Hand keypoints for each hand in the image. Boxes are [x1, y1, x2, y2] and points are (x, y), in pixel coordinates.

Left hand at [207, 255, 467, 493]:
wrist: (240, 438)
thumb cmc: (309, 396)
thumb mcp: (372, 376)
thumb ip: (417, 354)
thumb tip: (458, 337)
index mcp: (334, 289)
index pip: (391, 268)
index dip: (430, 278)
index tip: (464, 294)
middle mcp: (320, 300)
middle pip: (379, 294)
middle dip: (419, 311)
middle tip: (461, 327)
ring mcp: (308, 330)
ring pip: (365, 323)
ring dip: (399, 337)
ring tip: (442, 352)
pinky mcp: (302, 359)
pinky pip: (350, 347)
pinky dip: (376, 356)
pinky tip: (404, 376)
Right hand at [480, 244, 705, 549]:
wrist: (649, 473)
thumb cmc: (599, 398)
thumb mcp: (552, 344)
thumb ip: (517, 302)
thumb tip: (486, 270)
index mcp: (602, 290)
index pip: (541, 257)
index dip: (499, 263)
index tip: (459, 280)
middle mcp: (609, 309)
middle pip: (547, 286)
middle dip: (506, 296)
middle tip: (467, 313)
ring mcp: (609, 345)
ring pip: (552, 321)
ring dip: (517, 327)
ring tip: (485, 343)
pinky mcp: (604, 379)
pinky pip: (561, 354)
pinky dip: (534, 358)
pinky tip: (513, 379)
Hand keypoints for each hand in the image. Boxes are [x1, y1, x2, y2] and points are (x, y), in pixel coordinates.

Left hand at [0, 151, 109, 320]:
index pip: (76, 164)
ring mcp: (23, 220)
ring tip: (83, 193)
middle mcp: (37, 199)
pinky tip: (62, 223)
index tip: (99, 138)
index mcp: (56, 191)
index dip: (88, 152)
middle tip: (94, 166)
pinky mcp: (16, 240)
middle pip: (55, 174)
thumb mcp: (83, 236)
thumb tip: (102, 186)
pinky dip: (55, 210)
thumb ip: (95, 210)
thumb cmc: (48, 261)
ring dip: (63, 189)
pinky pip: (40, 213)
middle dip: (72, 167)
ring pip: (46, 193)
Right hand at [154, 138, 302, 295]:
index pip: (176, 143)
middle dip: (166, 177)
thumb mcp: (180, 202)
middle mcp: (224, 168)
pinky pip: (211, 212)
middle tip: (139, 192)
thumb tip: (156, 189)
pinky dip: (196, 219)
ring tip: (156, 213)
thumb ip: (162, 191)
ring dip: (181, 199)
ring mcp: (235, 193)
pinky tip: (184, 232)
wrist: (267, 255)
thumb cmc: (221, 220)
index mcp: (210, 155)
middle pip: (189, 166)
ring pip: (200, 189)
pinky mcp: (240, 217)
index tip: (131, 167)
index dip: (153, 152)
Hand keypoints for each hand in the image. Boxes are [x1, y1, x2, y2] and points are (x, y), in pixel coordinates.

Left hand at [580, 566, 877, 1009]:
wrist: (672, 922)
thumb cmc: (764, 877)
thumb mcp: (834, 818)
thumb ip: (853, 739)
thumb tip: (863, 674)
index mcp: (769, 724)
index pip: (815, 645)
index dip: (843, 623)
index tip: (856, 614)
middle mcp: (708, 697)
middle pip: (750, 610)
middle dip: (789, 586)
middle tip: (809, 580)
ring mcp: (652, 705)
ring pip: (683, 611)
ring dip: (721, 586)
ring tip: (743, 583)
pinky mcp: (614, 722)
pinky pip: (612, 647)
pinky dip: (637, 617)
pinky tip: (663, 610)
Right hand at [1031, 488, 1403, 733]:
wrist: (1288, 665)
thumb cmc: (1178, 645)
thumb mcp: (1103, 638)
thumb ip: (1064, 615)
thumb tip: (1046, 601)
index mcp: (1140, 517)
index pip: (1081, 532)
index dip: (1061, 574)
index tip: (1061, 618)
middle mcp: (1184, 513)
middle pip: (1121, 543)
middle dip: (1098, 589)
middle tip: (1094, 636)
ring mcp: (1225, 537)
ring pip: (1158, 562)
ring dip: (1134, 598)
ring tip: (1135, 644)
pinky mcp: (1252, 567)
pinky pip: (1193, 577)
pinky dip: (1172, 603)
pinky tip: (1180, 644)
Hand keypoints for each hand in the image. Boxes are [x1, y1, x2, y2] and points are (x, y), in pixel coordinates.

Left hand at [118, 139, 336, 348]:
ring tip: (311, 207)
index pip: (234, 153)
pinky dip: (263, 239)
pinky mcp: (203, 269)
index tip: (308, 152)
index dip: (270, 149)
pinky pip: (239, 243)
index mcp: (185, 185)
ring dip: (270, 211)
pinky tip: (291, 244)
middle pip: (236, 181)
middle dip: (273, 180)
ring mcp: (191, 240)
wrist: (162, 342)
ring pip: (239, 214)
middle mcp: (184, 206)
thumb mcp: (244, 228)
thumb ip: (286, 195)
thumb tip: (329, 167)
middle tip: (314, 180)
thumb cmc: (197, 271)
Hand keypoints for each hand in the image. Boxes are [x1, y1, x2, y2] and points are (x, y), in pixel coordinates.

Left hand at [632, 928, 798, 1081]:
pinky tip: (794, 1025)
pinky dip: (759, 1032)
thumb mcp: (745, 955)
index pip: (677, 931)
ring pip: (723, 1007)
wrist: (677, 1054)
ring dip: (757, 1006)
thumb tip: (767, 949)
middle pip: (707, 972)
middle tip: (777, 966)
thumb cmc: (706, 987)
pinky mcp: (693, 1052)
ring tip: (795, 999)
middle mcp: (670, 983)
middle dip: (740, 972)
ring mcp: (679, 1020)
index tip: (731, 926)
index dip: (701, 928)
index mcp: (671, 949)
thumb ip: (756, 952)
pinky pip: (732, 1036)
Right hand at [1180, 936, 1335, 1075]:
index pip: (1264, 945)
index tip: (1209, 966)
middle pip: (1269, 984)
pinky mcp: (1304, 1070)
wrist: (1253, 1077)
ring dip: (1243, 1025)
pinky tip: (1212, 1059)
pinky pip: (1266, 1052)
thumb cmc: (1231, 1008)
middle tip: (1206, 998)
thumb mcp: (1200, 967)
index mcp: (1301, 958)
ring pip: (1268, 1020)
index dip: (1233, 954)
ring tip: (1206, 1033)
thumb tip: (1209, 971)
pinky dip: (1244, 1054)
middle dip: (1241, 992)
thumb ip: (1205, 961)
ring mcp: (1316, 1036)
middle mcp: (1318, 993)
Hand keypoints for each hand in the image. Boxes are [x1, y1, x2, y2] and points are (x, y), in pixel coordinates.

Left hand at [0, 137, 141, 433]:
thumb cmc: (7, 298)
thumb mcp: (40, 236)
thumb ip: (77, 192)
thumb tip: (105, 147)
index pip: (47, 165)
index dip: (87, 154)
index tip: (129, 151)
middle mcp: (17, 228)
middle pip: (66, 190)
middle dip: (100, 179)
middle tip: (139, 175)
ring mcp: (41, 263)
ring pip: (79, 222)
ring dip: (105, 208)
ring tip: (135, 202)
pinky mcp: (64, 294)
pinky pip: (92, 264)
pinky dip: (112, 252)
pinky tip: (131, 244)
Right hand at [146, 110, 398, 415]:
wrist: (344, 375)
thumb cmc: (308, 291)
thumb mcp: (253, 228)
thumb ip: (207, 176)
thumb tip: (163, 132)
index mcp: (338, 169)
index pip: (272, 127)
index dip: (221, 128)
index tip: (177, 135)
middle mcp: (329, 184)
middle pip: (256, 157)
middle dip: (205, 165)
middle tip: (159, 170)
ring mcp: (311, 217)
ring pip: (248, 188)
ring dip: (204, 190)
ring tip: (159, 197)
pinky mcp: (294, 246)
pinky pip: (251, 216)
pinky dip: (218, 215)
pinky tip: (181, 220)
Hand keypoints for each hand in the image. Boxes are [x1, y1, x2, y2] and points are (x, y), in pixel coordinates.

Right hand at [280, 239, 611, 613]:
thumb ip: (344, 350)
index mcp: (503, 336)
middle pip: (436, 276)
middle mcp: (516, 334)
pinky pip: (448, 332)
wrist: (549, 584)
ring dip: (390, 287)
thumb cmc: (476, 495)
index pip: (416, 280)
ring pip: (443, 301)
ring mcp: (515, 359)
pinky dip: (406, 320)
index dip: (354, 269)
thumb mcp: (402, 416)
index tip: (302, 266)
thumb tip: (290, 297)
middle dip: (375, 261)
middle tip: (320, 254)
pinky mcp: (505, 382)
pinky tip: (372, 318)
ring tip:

◆ Action item ◆
Above are records; say how many of their lines contain the word "Right", giving only the number.

◆ Exercise output ◆
6